▶ [DIRECTIONS]: From the records below, extract only the lines running from the line with "15: (498, 417, 0.83)" to the line with "49: (435, 262, 0.81)", both lines included, reproducing them exactly.
[LISTED ENTRIES]
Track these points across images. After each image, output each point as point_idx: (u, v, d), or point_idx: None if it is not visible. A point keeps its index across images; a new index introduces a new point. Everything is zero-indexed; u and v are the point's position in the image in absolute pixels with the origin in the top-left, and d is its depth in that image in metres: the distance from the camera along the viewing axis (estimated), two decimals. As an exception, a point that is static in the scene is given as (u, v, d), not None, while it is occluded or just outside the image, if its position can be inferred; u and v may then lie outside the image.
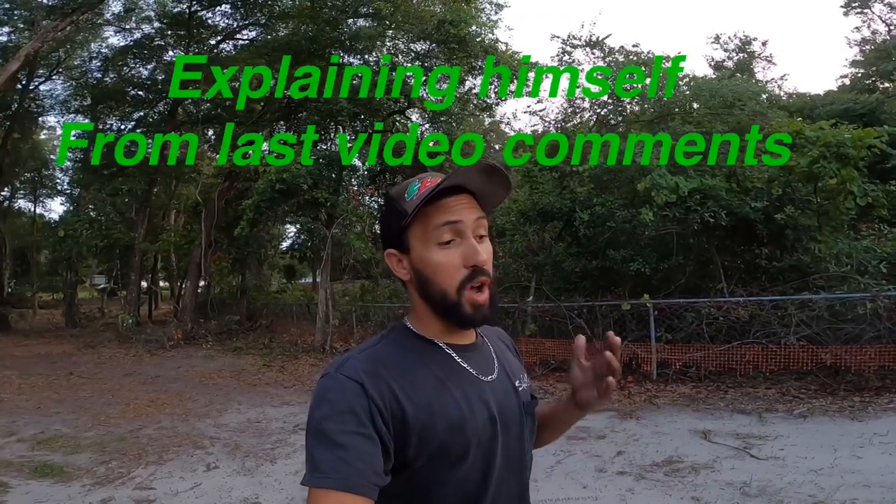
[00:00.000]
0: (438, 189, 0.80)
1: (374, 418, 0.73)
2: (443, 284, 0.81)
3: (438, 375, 0.81)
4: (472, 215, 0.82)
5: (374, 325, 10.14)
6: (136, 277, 15.18)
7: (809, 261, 6.43)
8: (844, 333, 5.64)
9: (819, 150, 5.98)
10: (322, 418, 0.74)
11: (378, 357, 0.81)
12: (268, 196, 9.47)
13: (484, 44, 11.00)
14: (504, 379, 0.89)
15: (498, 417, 0.83)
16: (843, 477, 3.40)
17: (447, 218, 0.81)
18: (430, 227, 0.81)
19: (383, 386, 0.76)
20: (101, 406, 6.45)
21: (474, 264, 0.81)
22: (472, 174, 0.82)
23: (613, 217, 7.24)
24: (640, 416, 5.19)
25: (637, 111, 9.42)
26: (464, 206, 0.82)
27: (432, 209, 0.81)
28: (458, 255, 0.81)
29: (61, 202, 25.00)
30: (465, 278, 0.81)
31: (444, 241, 0.81)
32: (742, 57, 19.41)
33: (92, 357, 10.69)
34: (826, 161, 5.93)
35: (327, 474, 0.70)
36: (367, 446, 0.72)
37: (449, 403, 0.79)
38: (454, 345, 0.86)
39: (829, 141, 5.98)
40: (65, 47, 15.53)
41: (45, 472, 4.12)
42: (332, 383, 0.77)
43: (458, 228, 0.81)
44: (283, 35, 13.05)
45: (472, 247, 0.81)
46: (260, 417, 5.84)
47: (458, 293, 0.81)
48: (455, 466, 0.78)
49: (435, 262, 0.81)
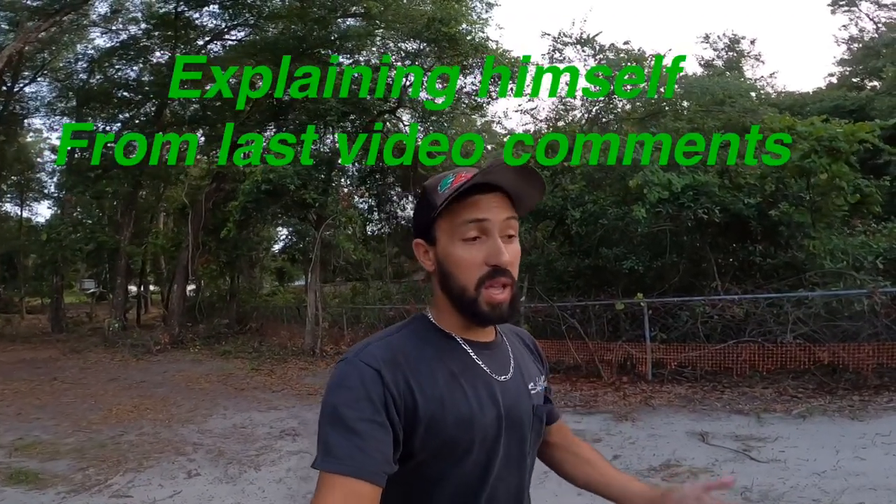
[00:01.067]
0: (471, 185, 0.79)
1: (388, 407, 0.74)
2: (462, 280, 0.82)
3: (452, 370, 0.82)
4: (501, 214, 0.82)
5: (365, 328, 10.00)
6: (122, 281, 14.94)
7: (804, 257, 6.36)
8: (841, 331, 5.57)
9: (810, 144, 5.91)
10: (339, 404, 0.74)
11: (396, 346, 0.81)
12: (254, 197, 9.31)
13: (475, 42, 10.91)
14: (518, 380, 0.90)
15: (504, 416, 0.83)
16: (847, 479, 3.30)
17: (474, 215, 0.81)
18: (456, 221, 0.82)
19: (399, 375, 0.77)
20: (82, 412, 6.32)
21: (496, 264, 0.80)
22: (505, 173, 0.81)
23: (606, 215, 7.16)
24: (636, 418, 5.08)
25: (628, 109, 9.36)
26: (494, 204, 0.82)
27: (462, 204, 0.81)
28: (481, 253, 0.81)
29: (48, 205, 24.60)
30: (484, 276, 0.81)
31: (470, 238, 0.81)
32: (731, 55, 19.50)
33: (77, 362, 10.50)
34: (817, 156, 5.87)
35: (342, 460, 0.70)
36: (381, 434, 0.73)
37: (459, 399, 0.80)
38: (472, 341, 0.87)
39: (820, 135, 5.92)
40: (50, 49, 15.28)
41: (20, 478, 4.00)
42: (350, 369, 0.77)
43: (483, 226, 0.81)
44: (271, 35, 12.91)
45: (497, 246, 0.81)
46: (246, 423, 5.69)
47: (477, 290, 0.81)
48: (458, 461, 0.79)
49: (457, 256, 0.82)
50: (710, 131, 7.40)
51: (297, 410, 6.19)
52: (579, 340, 6.71)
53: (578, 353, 6.72)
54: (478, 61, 11.02)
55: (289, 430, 5.37)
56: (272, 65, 11.34)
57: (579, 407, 5.63)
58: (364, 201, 13.12)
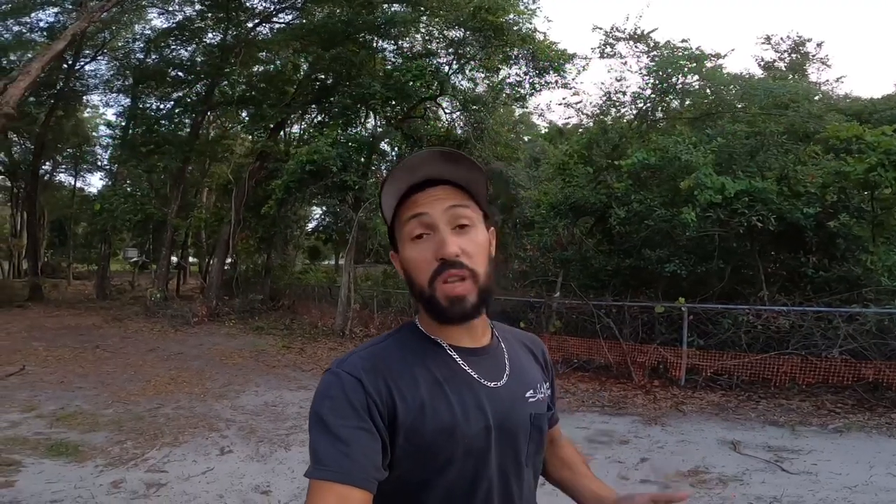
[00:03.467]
0: (408, 186, 0.80)
1: (372, 413, 0.74)
2: (418, 280, 0.81)
3: (437, 377, 0.80)
4: (441, 205, 0.80)
5: (395, 311, 10.11)
6: (166, 252, 15.55)
7: (860, 272, 6.06)
8: (890, 349, 5.37)
9: (878, 156, 5.60)
10: (323, 412, 0.75)
11: (379, 355, 0.81)
12: (297, 177, 9.50)
13: (521, 33, 10.72)
14: (513, 387, 0.86)
15: (494, 427, 0.81)
16: (877, 495, 3.24)
17: (413, 211, 0.80)
18: (401, 223, 0.82)
19: (380, 382, 0.76)
20: (122, 382, 6.49)
21: (442, 256, 0.78)
22: (428, 164, 0.80)
23: (652, 215, 6.94)
24: (666, 423, 4.98)
25: (678, 108, 9.03)
26: (434, 197, 0.80)
27: (404, 206, 0.81)
28: (429, 249, 0.79)
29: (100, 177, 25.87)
30: (434, 272, 0.79)
31: (416, 236, 0.80)
32: (795, 58, 18.52)
33: (118, 331, 10.89)
34: (884, 169, 5.55)
35: (329, 467, 0.71)
36: (367, 441, 0.73)
37: (442, 407, 0.78)
38: (460, 347, 0.84)
39: (889, 148, 5.59)
40: (110, 28, 15.90)
41: (60, 451, 4.08)
42: (333, 379, 0.78)
43: (425, 221, 0.80)
44: (318, 18, 13.04)
45: (440, 239, 0.79)
46: (276, 401, 5.81)
47: (431, 286, 0.79)
48: (440, 471, 0.78)
49: (408, 257, 0.81)
50: (772, 136, 7.05)
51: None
52: (612, 340, 6.61)
53: (610, 353, 6.62)
54: (523, 52, 10.85)
55: None
56: (318, 48, 11.47)
57: (607, 407, 5.56)
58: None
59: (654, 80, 8.30)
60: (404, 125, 12.03)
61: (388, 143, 13.14)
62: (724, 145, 6.98)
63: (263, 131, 14.33)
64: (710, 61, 8.21)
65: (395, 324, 9.63)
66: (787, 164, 6.77)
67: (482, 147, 11.26)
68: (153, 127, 14.91)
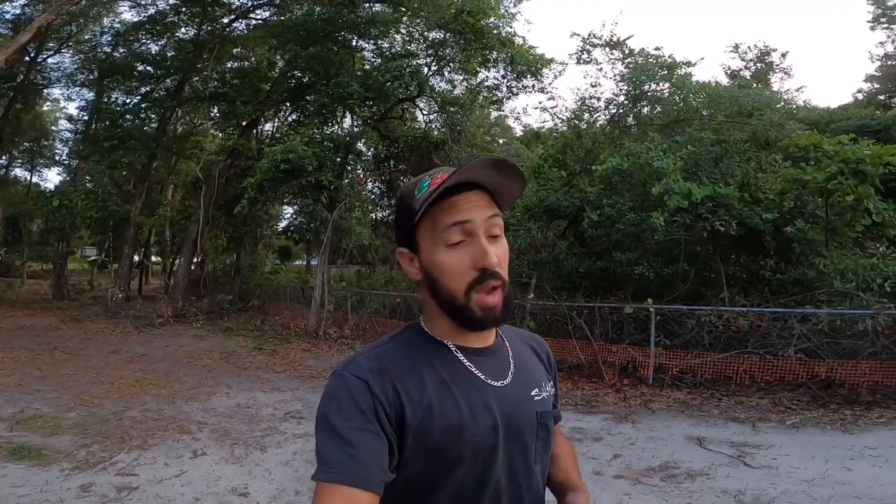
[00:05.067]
0: (447, 186, 0.77)
1: (380, 416, 0.74)
2: (451, 286, 0.79)
3: (443, 378, 0.80)
4: (483, 214, 0.79)
5: (369, 312, 10.06)
6: (129, 251, 15.00)
7: (814, 275, 6.40)
8: (841, 348, 5.65)
9: (838, 165, 5.92)
10: (330, 415, 0.74)
11: (385, 356, 0.80)
12: (271, 175, 9.34)
13: (501, 36, 10.86)
14: (518, 385, 0.86)
15: (502, 426, 0.81)
16: (834, 488, 3.42)
17: (456, 218, 0.78)
18: (438, 226, 0.79)
19: (387, 384, 0.76)
20: (84, 385, 6.22)
21: (483, 266, 0.78)
22: (481, 169, 0.78)
23: (622, 219, 7.15)
24: (636, 420, 5.15)
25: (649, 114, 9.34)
26: (474, 203, 0.79)
27: (441, 208, 0.78)
28: (467, 257, 0.78)
29: (58, 172, 24.73)
30: (473, 281, 0.78)
31: (454, 242, 0.79)
32: (759, 67, 19.34)
33: (78, 332, 10.43)
34: (844, 177, 5.88)
35: (336, 469, 0.70)
36: (374, 443, 0.73)
37: (450, 407, 0.78)
38: (466, 347, 0.84)
39: (847, 157, 5.93)
40: (77, 21, 15.31)
41: (23, 454, 3.91)
42: (339, 381, 0.77)
43: (467, 228, 0.78)
44: (297, 16, 12.87)
45: (482, 248, 0.78)
46: (250, 403, 5.70)
47: (467, 296, 0.78)
48: (449, 471, 0.77)
49: (443, 263, 0.79)
50: (735, 143, 7.37)
51: (300, 392, 6.16)
52: (584, 340, 6.77)
53: (582, 353, 6.79)
54: (502, 55, 11.00)
55: (293, 412, 5.37)
56: (296, 45, 11.31)
57: (580, 406, 5.70)
58: (377, 187, 13.16)
59: (627, 87, 8.56)
60: (381, 125, 12.01)
61: (364, 143, 13.09)
62: (692, 153, 7.27)
63: (235, 128, 14.04)
64: (681, 69, 8.51)
65: (370, 325, 9.64)
66: (749, 171, 7.09)
67: (458, 149, 11.35)
68: (118, 122, 14.36)
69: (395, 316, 9.39)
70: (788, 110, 9.97)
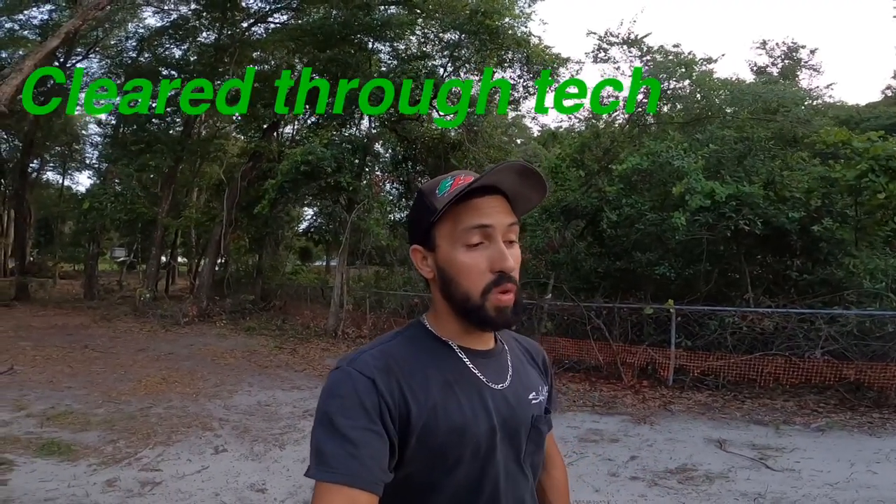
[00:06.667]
0: (470, 188, 0.78)
1: (384, 415, 0.73)
2: (467, 287, 0.80)
3: (447, 378, 0.80)
4: (504, 220, 0.80)
5: (388, 313, 10.13)
6: (156, 252, 15.42)
7: (842, 275, 6.21)
8: (871, 350, 5.50)
9: (868, 163, 5.74)
10: (332, 412, 0.73)
11: (390, 354, 0.80)
12: (291, 177, 9.50)
13: (516, 36, 10.83)
14: (516, 389, 0.87)
15: (499, 427, 0.81)
16: (858, 491, 3.34)
17: (478, 220, 0.79)
18: (459, 227, 0.80)
19: (393, 383, 0.76)
20: (112, 382, 6.41)
21: (501, 269, 0.79)
22: (507, 174, 0.79)
23: (642, 219, 7.06)
24: (655, 422, 5.08)
25: (669, 112, 9.19)
26: (496, 208, 0.80)
27: (463, 209, 0.79)
28: (485, 259, 0.79)
29: (88, 175, 25.59)
30: (490, 283, 0.79)
31: (473, 244, 0.79)
32: (787, 63, 18.81)
33: (107, 330, 10.74)
34: (874, 175, 5.69)
35: (336, 469, 0.69)
36: (376, 443, 0.72)
37: (454, 408, 0.78)
38: (469, 349, 0.85)
39: (878, 154, 5.74)
40: (103, 26, 15.76)
41: (52, 450, 4.04)
42: (343, 377, 0.76)
43: (488, 232, 0.79)
44: (314, 19, 13.05)
45: (501, 252, 0.79)
46: (270, 401, 5.81)
47: (482, 297, 0.79)
48: (449, 471, 0.77)
49: (461, 263, 0.80)
50: (760, 141, 7.18)
51: (319, 392, 6.28)
52: (602, 341, 6.71)
53: (601, 354, 6.72)
54: (518, 55, 10.96)
55: (312, 410, 5.34)
56: (314, 48, 11.47)
57: (598, 407, 5.64)
58: (395, 188, 13.24)
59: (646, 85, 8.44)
60: (399, 127, 12.10)
61: (381, 144, 13.20)
62: (715, 151, 7.12)
63: (257, 131, 14.32)
64: (702, 66, 8.34)
65: (388, 325, 9.71)
66: (774, 169, 6.91)
67: (475, 150, 11.36)
68: (144, 126, 14.81)
69: (413, 316, 9.35)
70: (816, 107, 9.69)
[/LISTED ENTRIES]
▶ [SOLUTION FOR THIS TASK]:
15: (498, 417, 0.83)
16: (843, 477, 3.40)
17: (447, 218, 0.81)
18: (430, 227, 0.81)
19: (383, 386, 0.76)
20: (101, 406, 6.45)
21: (474, 264, 0.81)
22: (472, 174, 0.82)
23: (613, 217, 7.24)
24: (640, 416, 5.19)
25: (637, 111, 9.42)
26: (464, 206, 0.82)
27: (432, 209, 0.81)
28: (458, 255, 0.81)
29: (61, 202, 25.00)
30: (465, 278, 0.81)
31: (444, 241, 0.81)
32: (742, 57, 19.41)
33: (92, 357, 10.69)
34: (826, 161, 5.93)
35: (327, 474, 0.70)
36: (367, 446, 0.72)
37: (449, 403, 0.79)
38: (454, 345, 0.86)
39: (829, 141, 5.98)
40: (65, 47, 15.53)
41: (45, 472, 4.12)
42: (332, 383, 0.77)
43: (458, 228, 0.81)
44: (283, 35, 13.05)
45: (472, 247, 0.81)
46: (260, 417, 5.84)
47: (458, 293, 0.81)
48: (455, 466, 0.78)
49: (435, 262, 0.81)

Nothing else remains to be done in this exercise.